### [HOW TO COMPLETE THIS TASK]
Set the data down exactly as it stands, and keep its pictures out.

### [INPUT DATA]
· · ·
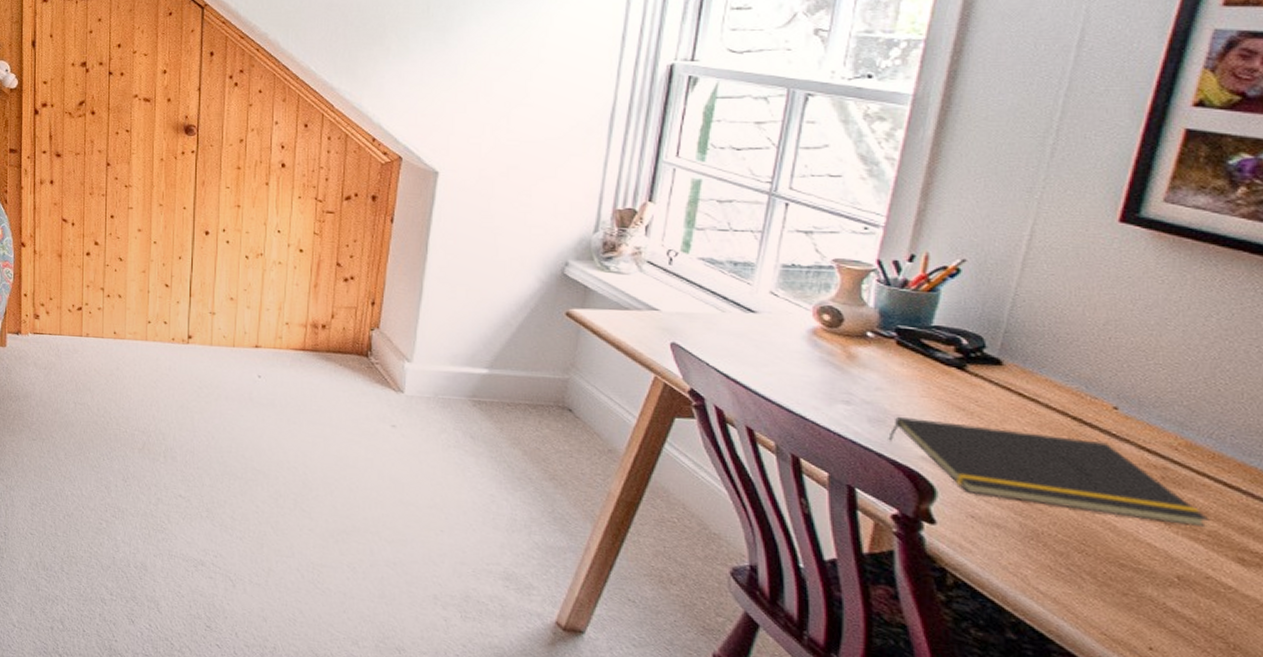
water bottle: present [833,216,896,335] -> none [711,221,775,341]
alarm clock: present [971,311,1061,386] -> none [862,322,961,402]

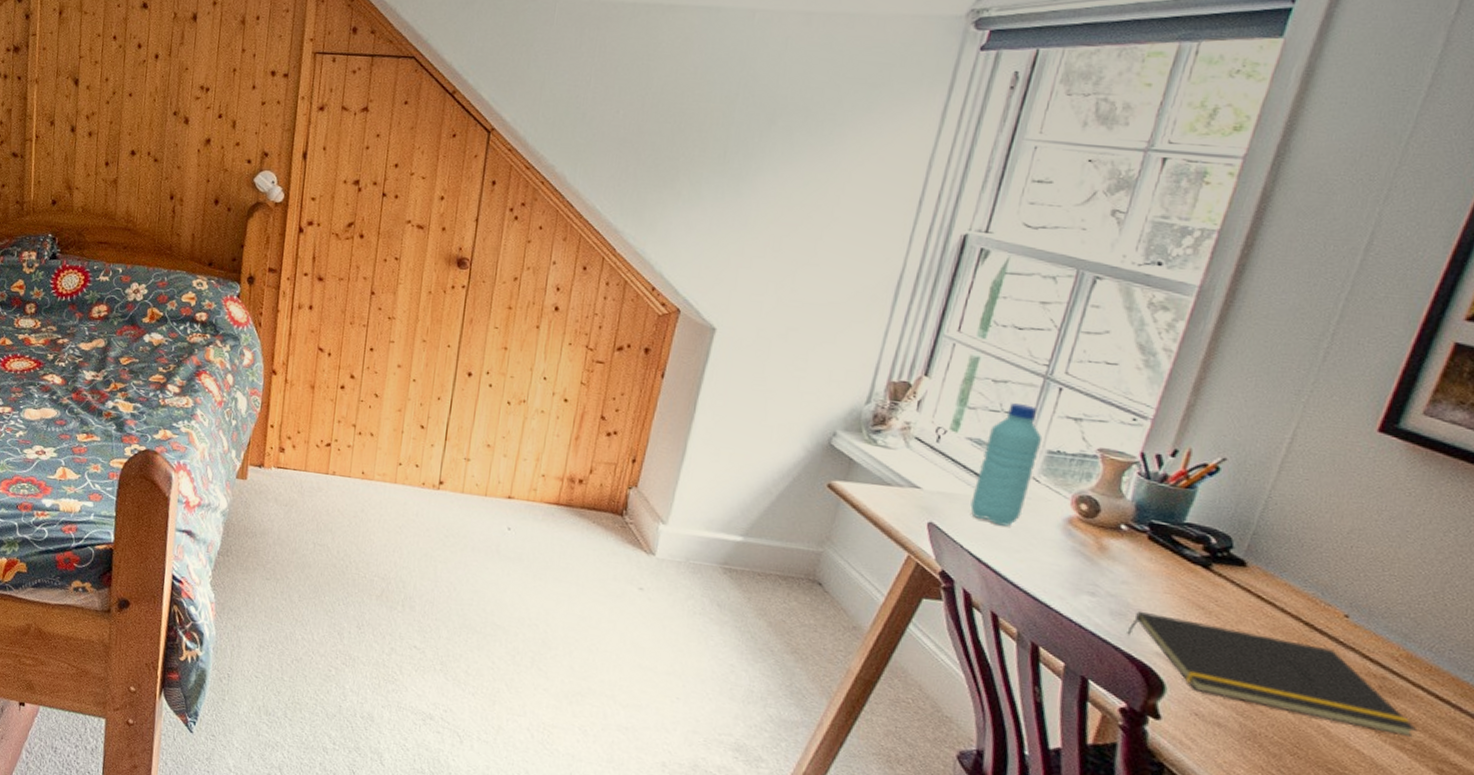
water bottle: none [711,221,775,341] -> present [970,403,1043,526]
· · ·
### [RESPONSE BELOW]
water bottle: present [833,216,896,335] -> none [711,221,775,341]
alarm clock: present [971,311,1061,386] -> none [862,322,961,402]

water bottle: none [711,221,775,341] -> present [970,403,1043,526]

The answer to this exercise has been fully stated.